L'opération vise à faire migrer une partie des sédiments retenus entre les épis vers le chenal et ainsi à remonter la ligne d'eau d'étiage de 25 à 35 cm ; elle sert aussi à refaire fonctionner partiellement les annexes hydrauliques plus ou moins déconnectées du fleuve, surtout en été. Cela contribue à favoriser la biodiversité, reconstituer les frayères, lutter contre le déchaussement d'ouvrages d'art (quais, piles de pont...) et faire remonter le bouchon vaseux (2), source de surmortalités piscicoles. Ce programme fait partie du 3e Plan Loire (2007-2013), coordonné par le préfet de la Région Centre.
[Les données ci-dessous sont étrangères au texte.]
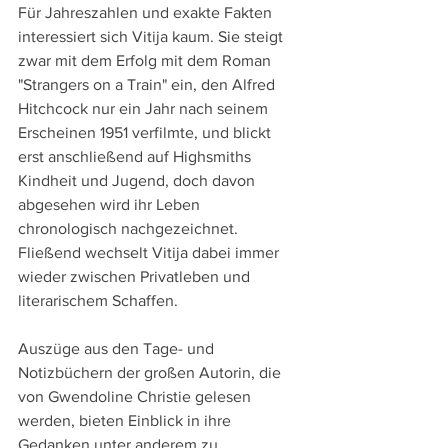
Für Jahreszahlen und exakte Fakten 
interessiert sich Vitija kaum. Sie steigt 
zwar mit dem Erfolg mit dem Roman 
"Strangers on a Train" ein, den Alfred 
Hitchcock nur ein Jahr nach seinem 
Erscheinen 1951 verfilmte, und blickt 
erst anschließend auf Highsmiths 
Kindheit und Jugend, doch davon 
abgesehen wird ihr Leben 
chronologisch nachgezeichnet. 
Fließend wechselt Vitija dabei immer 
wieder zwischen Privatleben und 
literarischem Schaffen.
Auszüge aus den Tage- und 
Notizbüchern der großen Autorin, die 
von Gwendoline Christie gelesen 
werden, bieten Einblick in ihre 
Gedanken unter anderem zu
LA PRUDENCE EST DE RIGUEUR
Voies navigables de France (VNF), maître d'ouvrage de l'opération, reste très prudent quant aux résultats : « Un suivi est engagé sur cinq ans : VNF étudie la ligne d'eau, l'université de Tours suit la remobilisation des sédiments et la DREAL Pays de la Loire les vitesses et débits, explique Sylvain Bron, chargé d'opération chez VNF. Ces relevés ont commencé, mais il faut attendre deux crues de période de retour de deux ans (3 100 m3/s) et deux étiages (200 m3/s) pour conclure. Il y a des secteurs où l'on observe visuellement une remobilisation des sédiments, mais ces derniers se sont peut-être redéposés sur un secteur aval. Un bureau d'études fera la synthèse pour une présentation au comité de suivi scientifique en juin 2011. »
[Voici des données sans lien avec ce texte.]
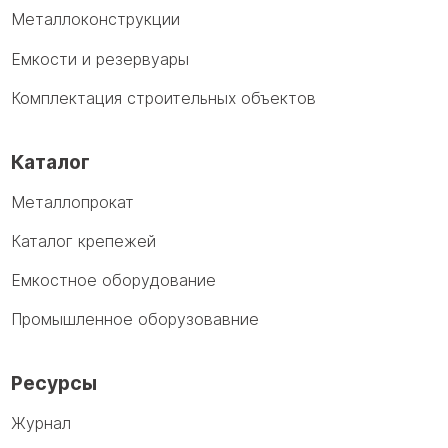
Металлоконструкции
Емкости и резервуары
Комплектация строительных объектов
Каталог
Металлопрокат
Каталог крепежей
Емкостное оборудование
Промышленное оборузовавние
Ресурсы
Журнал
LES ASSOCIATIONS S'INTERROGENT
Au Comité Loire pour demain (CLD), qui regroupe 33 associations, 318 riverains et 24 communes riveraines, on s'impatiente : « Sur quelles bases sont données les conditions de débit du suivi ? Il s'agit plus de repousser aux calendes grecques les opérations utiles qui doivent concerner tout l'estuaire. En attendant, l'objectif premier du Plan Loire de rehausser la ligne d'eau et qui date de quinze ans [Ndlr : énoncé dès le premier plan de 1995-1999] n'est pas atteint », déplore le président de l'association, Jacques Birgand. « À cette multiplicité d'acteurs (agence de l'eau, Région, État, Établissement public Loire, Voies navigables de France, Fonds européen de développement régional, notamment), nous préférerions un préfet coordonnateur qui tranche », poursuit-il, redoutant que l'État ne finisse par couper les crédits. Alain Fagat, adjoint au maire de La Possonnière, voit l'expérimentation en cours comme un point de départ et milite pour une solution de l'aval à l'amont. Le débat n'est pas donc prêt d'être fini.